Anticipating Journey, Crimson, Nightmare and Name
Patrick Kavanagh-Sproull looks ahead to the final four episodes of Series 7.
Note: the following article contains information regarding the forthcoming four episodes. For those who want to remain ‘blind’ about them, I suggest you do not read on.
“You are the only mystery worth solving.”
– the Doctor.
What amazes me about the seventh series of Doctor Who is the diversity of each episode. With each week comes a new genre – an ‘urban thriller’ for The Bells of Saint John, a touching character drama in the form of The Rings of Akhaten, a tense ‘base-under-siege’ yarn was Cold War and finally a unique horror story in Hide – Doctor Who has never been so rich in contrasting tales. Just like last time I will examine the next four upcoming stories and give my opinions on them.
The Doctor, played by Matt Smith.
Puzzled and mystified, the Doctor is on a mission to discover whom Clara; “the woman twice dead” is. He, like his audience, is desperate to know but no answers have been presented to us. As displayed in Hide, the Doctor is despairing to the point of obsession and it appears his want to discover more about Clara will drive the pair apart. What would interest me is her finding out about her other two selves (Asylum of the Daleks and The Snowmen) as so far she hasn’t known about the Doctor’s ‘quest’.
Steven Moffat’s characterisation of the Doctor has been very much to my liking lately. He has toned down the madman in a box shtick and has made the character more serious, while still keeping the ‘madcap toddler’ feel. Matt Smith’s acting has been of the highest degree, and as Graham Kibble-White said in his review of The Bells of Saint John in DWM 459: “Matt Smith illuminates every scene with endless invention. It’s all exquisitely judged.” I particularly found his performance in the first two episodes of the series captivating and first-rate. If he maintains this, by further mellowing his rendition of the Eleventh Doctor then Series Seven may be his best.
Clara, played by Jenna-Louise Coleman.
I don’t know about you but I have been loving Jenna-Louise Coleman lately. The character of Clara, and the conundrum that surrounds her has kept me glued to the show every week. The Rings of Akhaten was my highlight of her so far, and I found the maternal side she displayed with Merry Gejelh (a beautifully understated execution by Emilia Jones) engrossing. It also backed up the slightly unsupported idea that Clara is a childminder to the Maitland family.
There are hundreds of theories about Clara and her confusing displacement throughout time, ranging from the simple to the extraordinary. I don’t have any, neither a valid hypothesis. I can only hope that we get satisfying closure, and that Steven Moffat doesn’t bungle up an intriguing mystery. What I’d like to see in the remaining month we have of Doctor Who is more of Clara’s background explored. The Bells of Saint John was mainly verbal whilst The Rings of Akhaten showed us the origins of the maple leaf and how it led to her parents’ meeting, further delving into her past. The more we see of her, the more the pieces of the puzzle start to slot into place.
Note: the following characters are not formally credited as ‘companions’ but still feature throughout the forthcoming episodes, and work as the role of ‘companion’.

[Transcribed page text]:

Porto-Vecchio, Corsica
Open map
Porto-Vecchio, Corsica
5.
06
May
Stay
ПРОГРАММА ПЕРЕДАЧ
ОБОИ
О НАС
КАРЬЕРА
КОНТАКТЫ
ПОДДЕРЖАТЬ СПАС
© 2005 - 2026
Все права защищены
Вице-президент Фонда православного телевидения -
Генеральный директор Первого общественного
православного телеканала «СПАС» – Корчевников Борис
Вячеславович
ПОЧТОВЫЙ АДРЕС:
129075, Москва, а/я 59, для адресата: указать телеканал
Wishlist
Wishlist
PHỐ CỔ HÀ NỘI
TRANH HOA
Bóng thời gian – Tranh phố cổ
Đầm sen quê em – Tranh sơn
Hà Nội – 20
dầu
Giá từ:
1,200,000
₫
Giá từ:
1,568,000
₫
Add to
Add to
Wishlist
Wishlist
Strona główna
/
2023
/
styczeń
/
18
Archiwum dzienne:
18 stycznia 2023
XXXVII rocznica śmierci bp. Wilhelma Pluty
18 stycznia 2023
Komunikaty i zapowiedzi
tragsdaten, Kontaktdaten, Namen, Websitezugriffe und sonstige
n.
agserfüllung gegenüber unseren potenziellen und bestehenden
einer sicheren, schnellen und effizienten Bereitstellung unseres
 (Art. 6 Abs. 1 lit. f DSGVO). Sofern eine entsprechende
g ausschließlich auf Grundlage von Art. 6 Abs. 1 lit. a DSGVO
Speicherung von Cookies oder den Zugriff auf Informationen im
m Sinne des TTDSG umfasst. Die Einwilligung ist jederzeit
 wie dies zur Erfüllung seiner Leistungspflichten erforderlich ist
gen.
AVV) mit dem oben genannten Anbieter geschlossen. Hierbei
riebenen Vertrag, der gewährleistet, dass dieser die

[Written task A]:
According to the Doctor Who article, which episode was the writer's highlight of Clara so far?
[Written task B]:
Update the transcribed page rows above, changing every "Wishlist" to "Favorites" and leaving all else as it is.

[Written response A]:
The Rings of Akhaten.

[Written response B]:
Porto-Vecchio, Corsica
Open map
Porto-Vecchio, Corsica
5.
06
May
Stay
ПРОГРАММА ПЕРЕДАЧ
ОБОИ
О НАС
КАРЬЕРА
КОНТАКТЫ
ПОДДЕРЖАТЬ СПАС
© 2005 - 2026
Все права защищены
Вице-президент Фонда православного телевидения -
Генеральный директор Первого общественного
православного телеканала «СПАС» – Корчевников Борис
Вячеславович
ПОЧТОВЫЙ АДРЕС:
129075, Москва, а/я 59, для адресата: указать телеканал
Favorites
Favorites
PHỐ CỔ HÀ NỘI
TRANH HOA
Bóng thời gian – Tranh phố cổ
Đầm sen quê em – Tranh sơn
Hà Nội – 20
dầu
Giá từ:
1,200,000
₫
Giá từ:
1,568,000
₫
Add to
Add to
Favorites
Favorites
Strona główna
/
2023
/
styczeń
/
18
Archiwum dzienne:
18 stycznia 2023
XXXVII rocznica śmierci bp. Wilhelma Pluty
18 stycznia 2023
Komunikaty i zapowiedzi
tragsdaten, Kontaktdaten, Namen, Websitezugriffe und sonstige
n.
agserfüllung gegenüber unseren potenziellen und bestehenden
einer sicheren, schnellen und effizienten Bereitstellung unseres
 (Art. 6 Abs. 1 lit. f DSGVO). Sofern eine entsprechende
g ausschließlich auf Grundlage von Art. 6 Abs. 1 lit. a DSGVO
Speicherung von Cookies oder den Zugriff auf Informationen im
m Sinne des TTDSG umfasst. Die Einwilligung ist jederzeit
 wie dies zur Erfüllung seiner Leistungspflichten erforderlich ist
gen.
AVV) mit dem oben genannten Anbieter geschlossen. Hierbei
riebenen Vertrag, der gewährleistet, dass dieser die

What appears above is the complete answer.